He initially thought his skin lesions were a result of shingles.

By Maggie O'Neill
Updated June 11, 2020

A new case report published Wednesday in the New England Journal of Medicine, features a middle-aged man with colon cancer who, despite visiting a dermatology clinic for a possible case of shingles, found out his cancer had actually spread to the surface of his skin.

The patient, a 59-year-old man with metastatic colon cancer, presented to the clinic following 10 weeks of experiencing painless, nonpruritic (not itchy) skin lesions that had formed around a large abdominal scar from a previous procedure to remove part of the man's colon three years earlier. The same incision had been used to perform a liver resection and a cholecystectomy (removal of the gall bladder), following the initial procedure.

According to the case report, "on examination, the lesions were firm, pink to violaceous [violet] in color, and vesicular-appearing." The man also presented with ascites, or abnormal buildup of fluid in the abdomen.
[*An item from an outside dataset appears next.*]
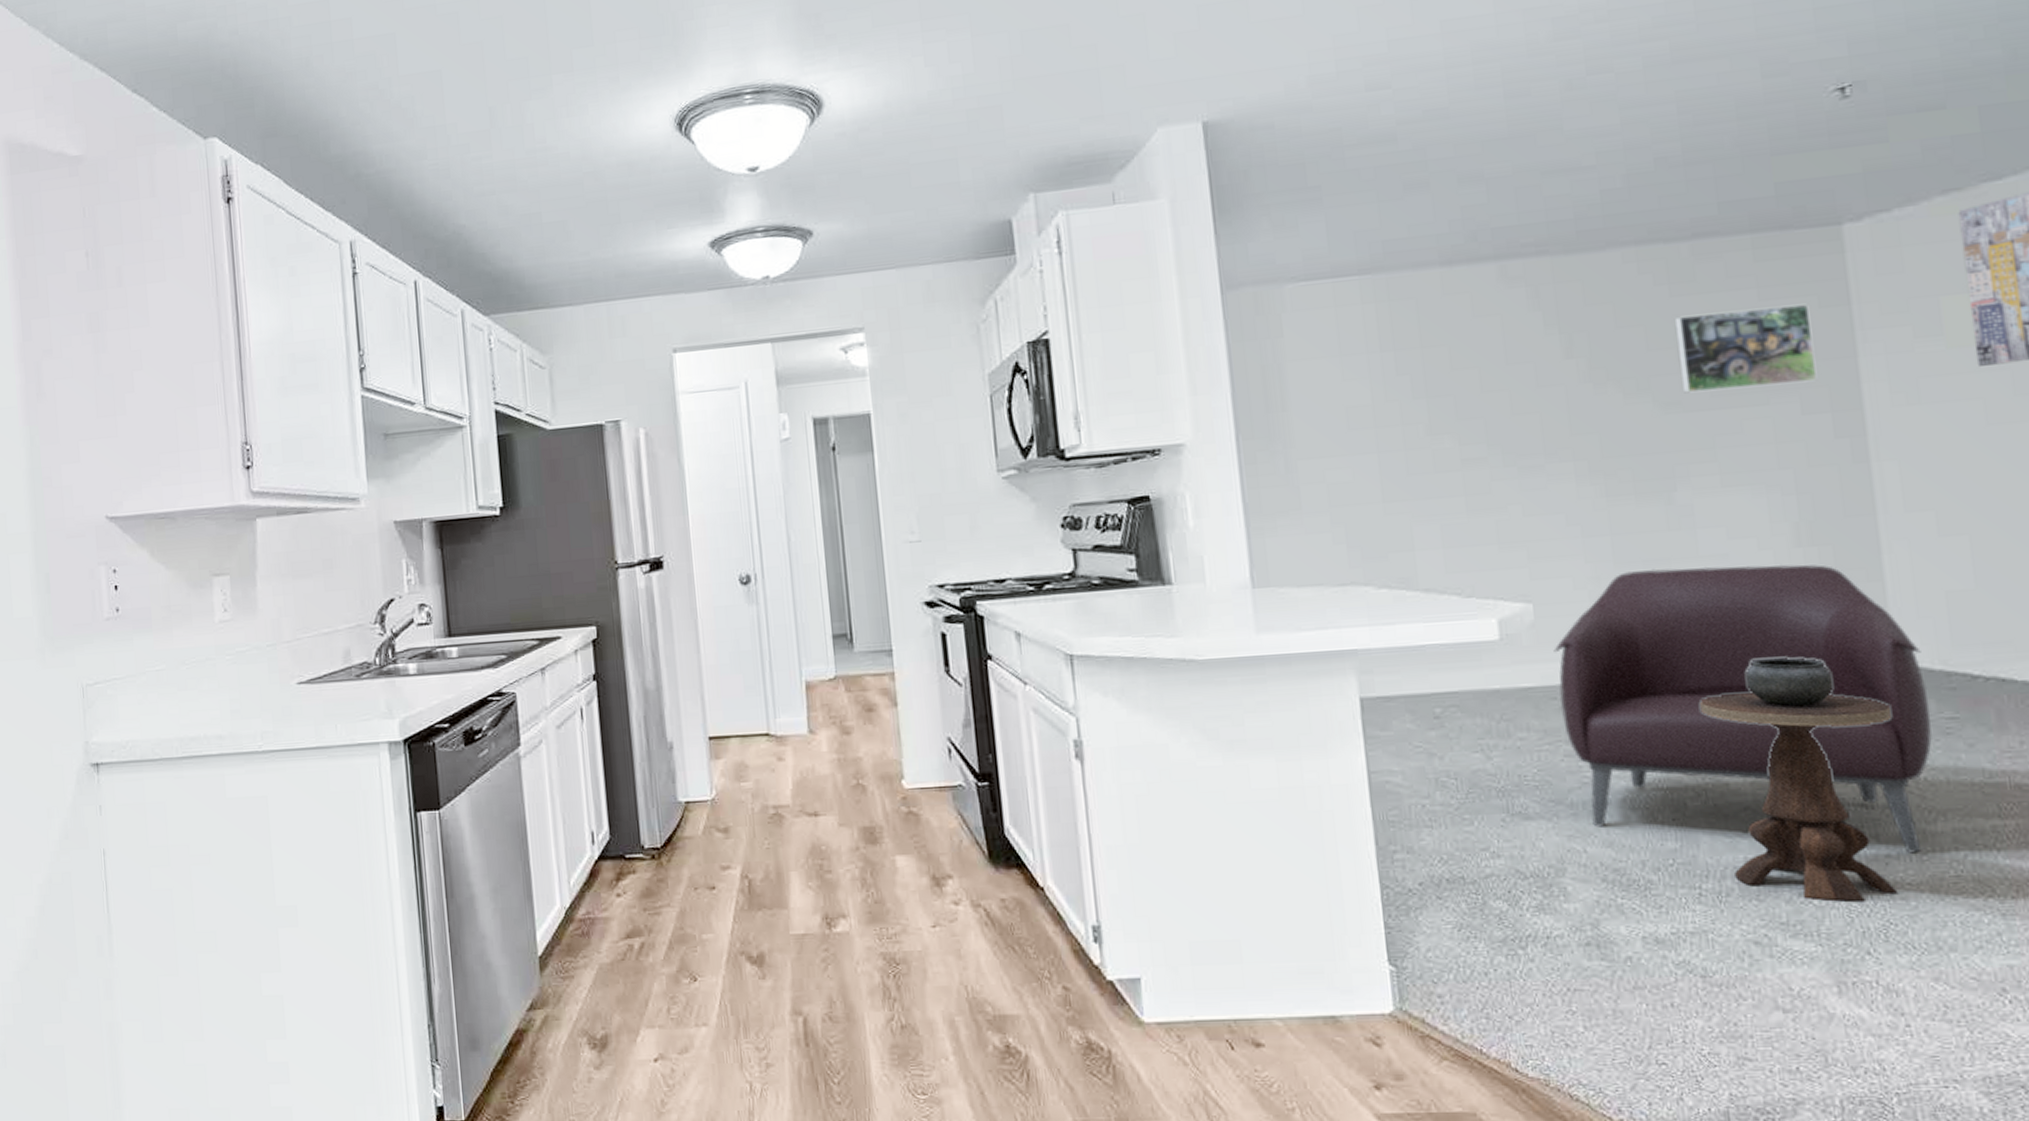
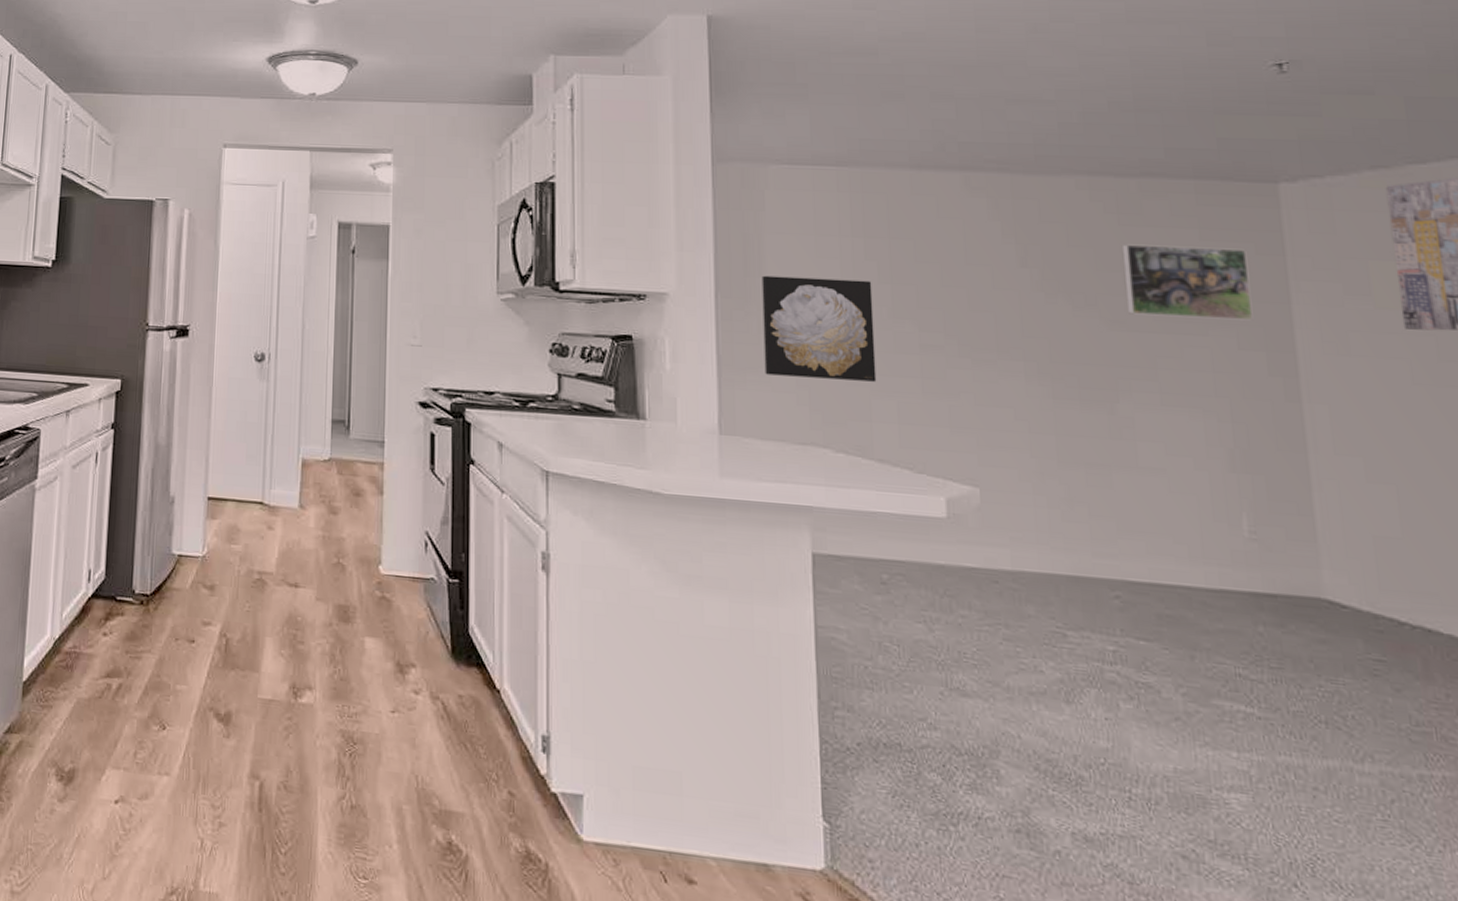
wall art: none [1285,398,1417,517] -> present [761,275,877,382]
armchair: present [1553,564,1932,854] -> none [997,472,1360,791]
side table: present [1700,657,1899,903] -> none [1135,574,1326,832]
Following a skin biopsy, doctors confirmed that the man's colon cancer had metastasized to his skin, and the patient was diagnosed with metastatic colon adenocarcinoma.
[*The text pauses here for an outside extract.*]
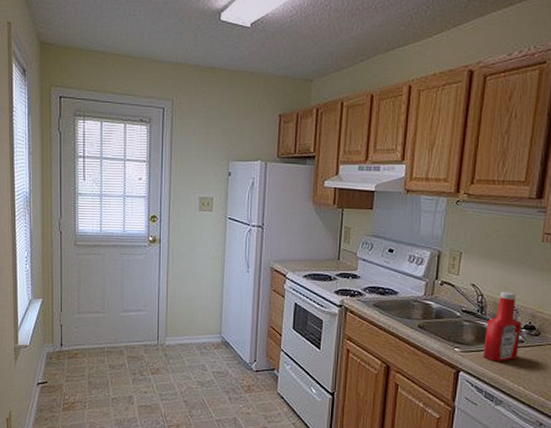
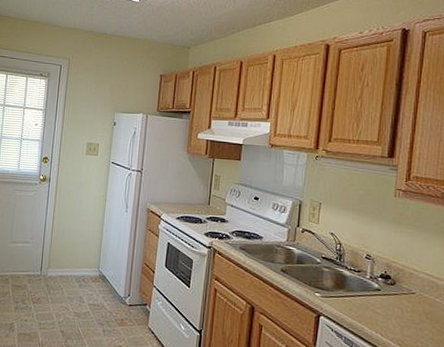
ketchup bottle: present [483,292,522,362] -> none [342,241,378,309]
The occurrence of cancer spreading from a person’s internal organs to their skin—known as cutaneous metastasis—is rare, but it happens in 4–6% of colorectal cancer cases, according to Eric Johnson, MD, a colorectal surgeon at Cleveland Clinic. “It’s something you don’t see very often, [but] it can happen,” Dr. Johnson tells Health. More data, from a 2017 case report published in the Annals of Surgical Treatment and Research, puts the occurrence rate of cutaneous metastases resulting from colorectal adenocarcinoma at more like 3% of colorectal cancer cases.

Overall, the spread of cancer—referred to as metastasis—can happen through a series of steps, according to the National Cancer Institute (NCI). Initially, cancerous cells can grow into or invade nearby normal tissue. From there, those cells can move through the walls of nearby lymph nodes or blood vessels, where they can begin traveling through the lymphatic system and blood stream to other parts of the body. At any point in that process, those cancerous cells can stop at another location in the body, where they can form a tiny tumor and cause new blood cells to grow to create a blood supply for that new tumor.

But Dr. Johnson says the man in the NEJM case report experienced a different type of metastasis—specifically through tumor cells' contact with the man's outside skin. “If you operate on a colon cancer patient, you’re extracting the tumor. You can shed tumor cells that can implant [in the skin]," says Dr. Johnson. This is why, according to the NEJM case report, "the most common site of cutaneous metastases in colon adenocarcinoma is the abdominal skin, sometimes in or around surgical scars, as was seen in this case." The 2017 case study also explains that cutaneous metastases in colon cancer "generally occur within the first two years after resection of the primary colorectal tumor."

To prevent this spread, surgeons often use devices called wound protectors, which are put in place around wound openings during surgery to keep cancer from spreading from an organ to an incision. “They’re basically a thin, vinyl sleeve that is sterile,” Dr. Johnson explains. While most surgeons use these wound protectors, they aren’t used in every operation, says Dr. Johnson. He goes on to say that this could have been the reason the patient featured in the NEJM report developed the lesions on his stomach, which had spread from his colon cancer, but without a full patient history, nothing can be said for sure.

Unfortunately, the man featured in the NEJM case report received hospice care following his diagnosis but passed away five months presenting to the dermatology clinic.